Ob eine Mutation des humanen FATP4-Gens für die Entstehung der letalen restriktiven Dermopathie verantwortlich ist, kann nun, nachdem die Methoden zur Sequenzierung der relevanten Bereiche etabliert wurden, geklärt werden.
Kurzfassung auf Englisch: The mechanism of cellular fatty acid uptake is still poorly understood. Passive diffusion and carrier-mediated uptake are thought to operate in conjunction. The family of fatty acid transport proteins is considered to play an essential role in the overall process of cellular fatty acid uptake. Fatty acid transport protein 4 (Fatp4) is of particular interest, since it has been identified as the major intestinal Fatp. To analyze the functional significance of Fatp4 in vivo, a mouse line with targeted disruption of the Fatp4 gene was generated.
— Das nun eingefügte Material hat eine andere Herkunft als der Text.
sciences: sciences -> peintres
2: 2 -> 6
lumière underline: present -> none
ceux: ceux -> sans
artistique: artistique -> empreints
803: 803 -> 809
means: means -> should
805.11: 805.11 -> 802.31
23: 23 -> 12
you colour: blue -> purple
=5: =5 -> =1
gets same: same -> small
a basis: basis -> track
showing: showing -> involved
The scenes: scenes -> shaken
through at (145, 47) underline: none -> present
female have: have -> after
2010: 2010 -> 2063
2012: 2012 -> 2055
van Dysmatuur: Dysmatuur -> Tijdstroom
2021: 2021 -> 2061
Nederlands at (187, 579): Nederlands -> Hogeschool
Examinations of the resulting phenotype revealed marked alterations of the skin, which led to death shortly after birth and resembeled a human neonatally lethal restrictive dermopathy. Aim of the present study was to find out whether Fatp4 deficiency in the epidermis alone can cause changes in the epidermal structure or whether the observed abnormalities are secondary phenomena due to the loss of Fatp4 in another tissue or other tissues. Furthermore the prerequisites for sequencing all relevant parts of the human FATP4 gene were obtained in order to find out whether a mutation on the FATP4 gene is responsible for the origin of the lethal restrictive dermopathy.
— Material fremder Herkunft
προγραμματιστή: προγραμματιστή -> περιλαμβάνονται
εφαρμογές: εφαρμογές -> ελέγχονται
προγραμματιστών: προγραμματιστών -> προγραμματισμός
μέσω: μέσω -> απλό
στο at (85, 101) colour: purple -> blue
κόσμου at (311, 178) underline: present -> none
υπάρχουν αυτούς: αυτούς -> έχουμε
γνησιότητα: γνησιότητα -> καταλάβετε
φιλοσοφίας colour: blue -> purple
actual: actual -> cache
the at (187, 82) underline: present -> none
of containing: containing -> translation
To evaluate the functional significance of Fatp4 in the epidermis, a mouse line with inducible Fatp4 deficiency in the skin was generated by using a conditional Cre/lox system. Crossing mice carrying the mutant allele Fatp4neodeltaex3/flox with transgenic mice expressing the K14-Cre-ERT2 transgene created double-mutant mice with a floxed Fatp4 allele (flox) and a transgene for an inducible epidermis-specific Cre recombinase (Cre). The expression of the Cre recombinase was directed by the K14 promotor, which is specifically active in the epidermis. Due to the fusion with a mutated ligand binding domain of the human estrogen receptor (ER) the activitiy of the Cre recombinase could be induced by the synthetic ligand tamoxifen. Not until tamoxifen administration conditional mutagenesis of Fatp4 was confined to the epidermis.
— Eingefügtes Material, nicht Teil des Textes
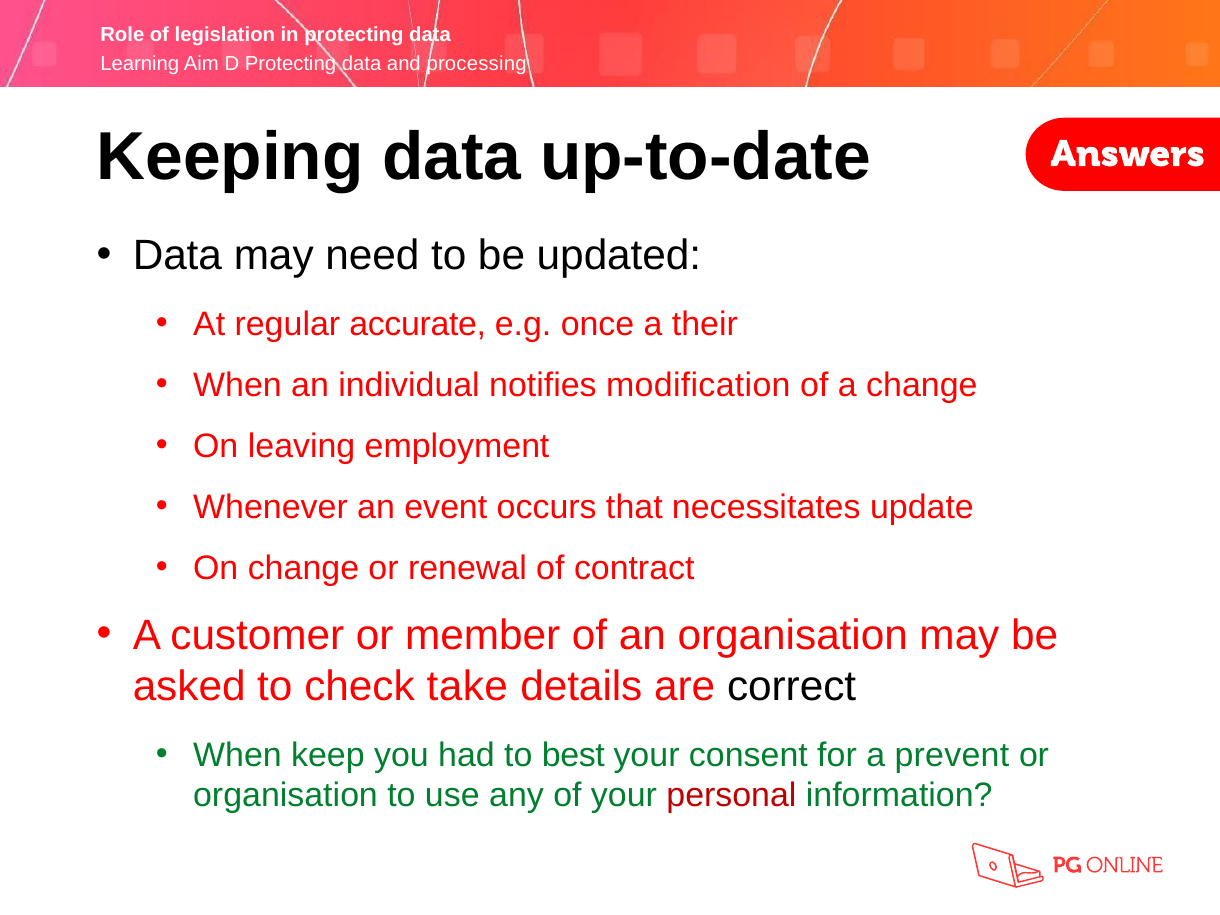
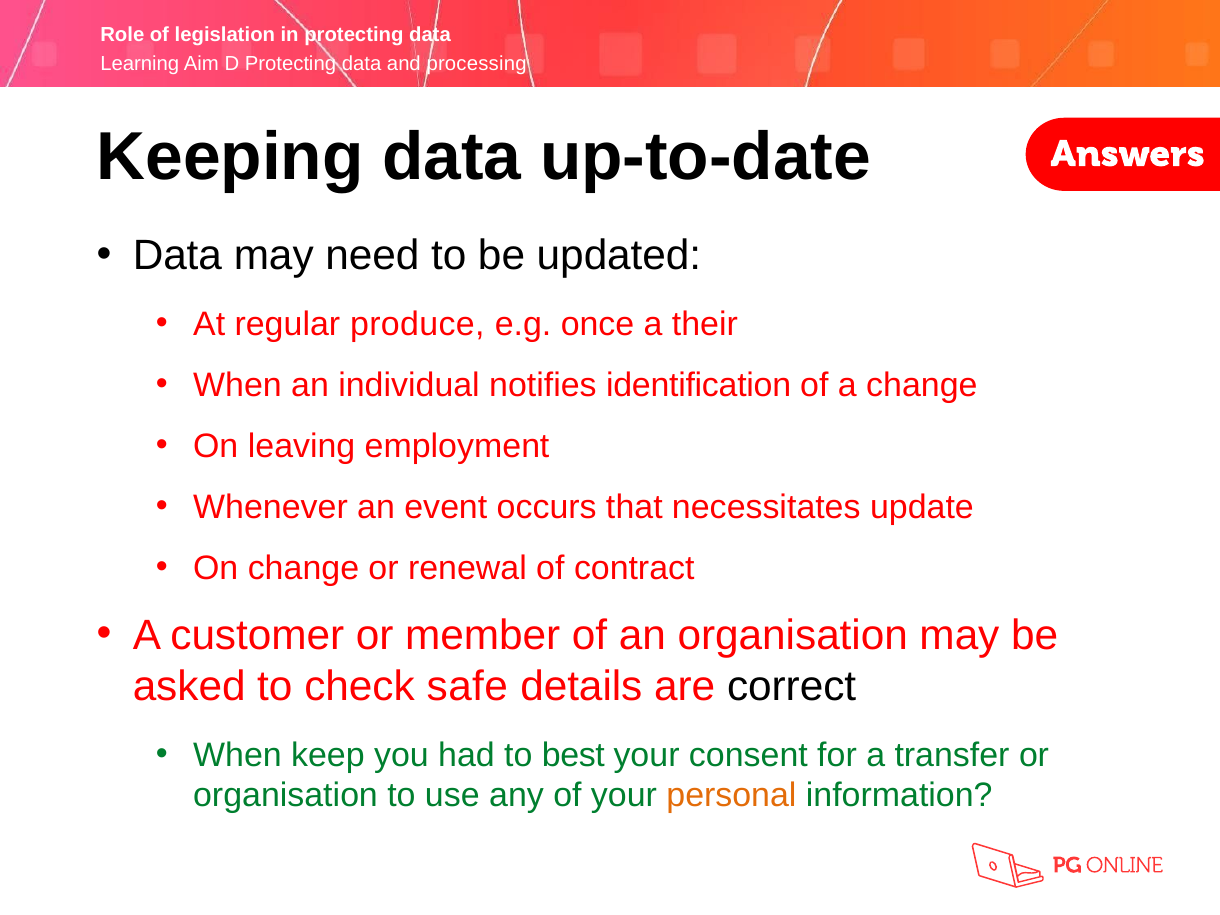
accurate: accurate -> produce
modification: modification -> identification
take: take -> safe
prevent: prevent -> transfer
personal colour: red -> orange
At the age of ten weeks mice were treated with tamoxifen for five consecutive days, and again for five consecutive days, two, four and six weeks later. Animals were sacrificed 7 weeks or 13 weeks after the first tamoxifen treatment. First of all we found the tamoxifen-induced excision of exon 3 indeed to be restricted to the skin. Morphological and functional analysis of the Fatp4 deficient skin revealed a hyperproliferative hyperkeratosis with a disturbed epidermal barrier. These findings demonstrate that Fatp4 itself is essential for the formation and maintenance of a normal epidermal structure und barrier function.

Having established the sequencing of all exons and exon-intron boundaries of the human FATP4 gene, investigations wether a mutation of this gene causes the lethal restrictive dermopathy can be started.